In contrast, Starbucks uses cups that contain 10% recycled paper. While this may seem like an irresponsible choice, Starbucks' director of environmental impact defends it well in a recent interview with Sustainability is Sexy. He sites both the unlikelihood of a typical Starbucks coffee consumer composting their coffee cup, as well as the questionable ethics of using corn to produce the 2.3 billion coffee cups, in light soaring demand for corn for use as biofuel.

The Solution

The easiest way to reduce coffee cup waste is to make and drink coffee at home in your own cup. Although I’ve tried several organic and fair trade coffees my favorite remains Stew’s Choice from Stew Leonards. It beats a latté any day.

When drinking coffee on the go bring your own cup. Keep one in the car, at home and at the office. While the manufacturing of reusable cups has a greater impact according to Sustainability Engineer Pablo Päster a stainless steel mug breaks even with paper cups after 24 uses. It is also valuable to note that in 2006, Starbucks found that coffee drinkers used reusable cups an estimated 17 million times, which kept 674,000 pounds of garbage out of landfills.

I have to admit that I have not found a reusable cup that I prefer to the paper Starbucks latté cup. My coffee never seems to stay hot enough and then the stainless steel cup I have can’t be put in the microwave, so I find myself pouring it into a ceramic cup to warm it up one last time before I leave to heat it up. It is kind of a pain so instead of using my reusable cup on more than one occasion I have washed my latté cup and poured my home brew in it.
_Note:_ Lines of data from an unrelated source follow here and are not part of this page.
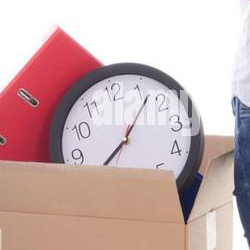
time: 8:07
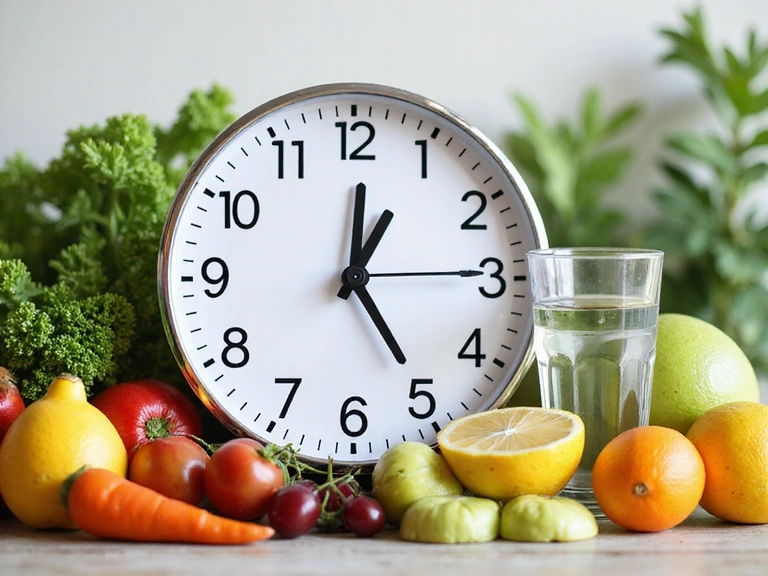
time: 12:24
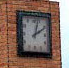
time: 2:02
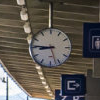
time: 8:45
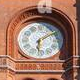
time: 6:09
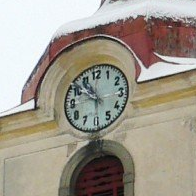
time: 10:50
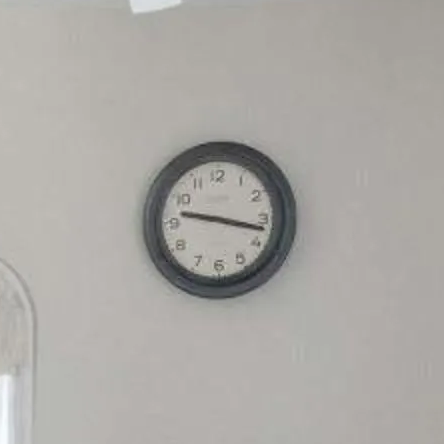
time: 9:17
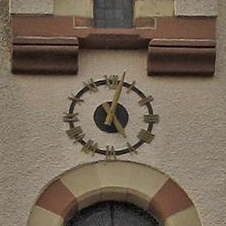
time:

Write letters to your local paper educating members of your community on the waste associated with coffee cups.

Encourage merchants to use ceramic cups for in house customers and recycled paper or compostable cups when and where practical. At the blog Wise Bread – living large on a small budget they suggest walking out of a store that does not offer a reusable alternative for staying customers.
Encourage merchants to offer a discount if you bring your own cup. Come armed with the facts – let them know that a 2000 study found that Starbucks could save more than $1 million per year in packaging costs by implementing reusable cups.

Join the Facebook group to stop Dunkin Donuts from using polystyrene cups.

Will using a disposable coffee cup be the worst environmental offense you make today? No
Will using a reusable cup put an end to the credit crisis? Probably not, but I don't know for sure.
Will it slow the retreat of Alaskan glaciers? It just might and it is definitely worth a shot.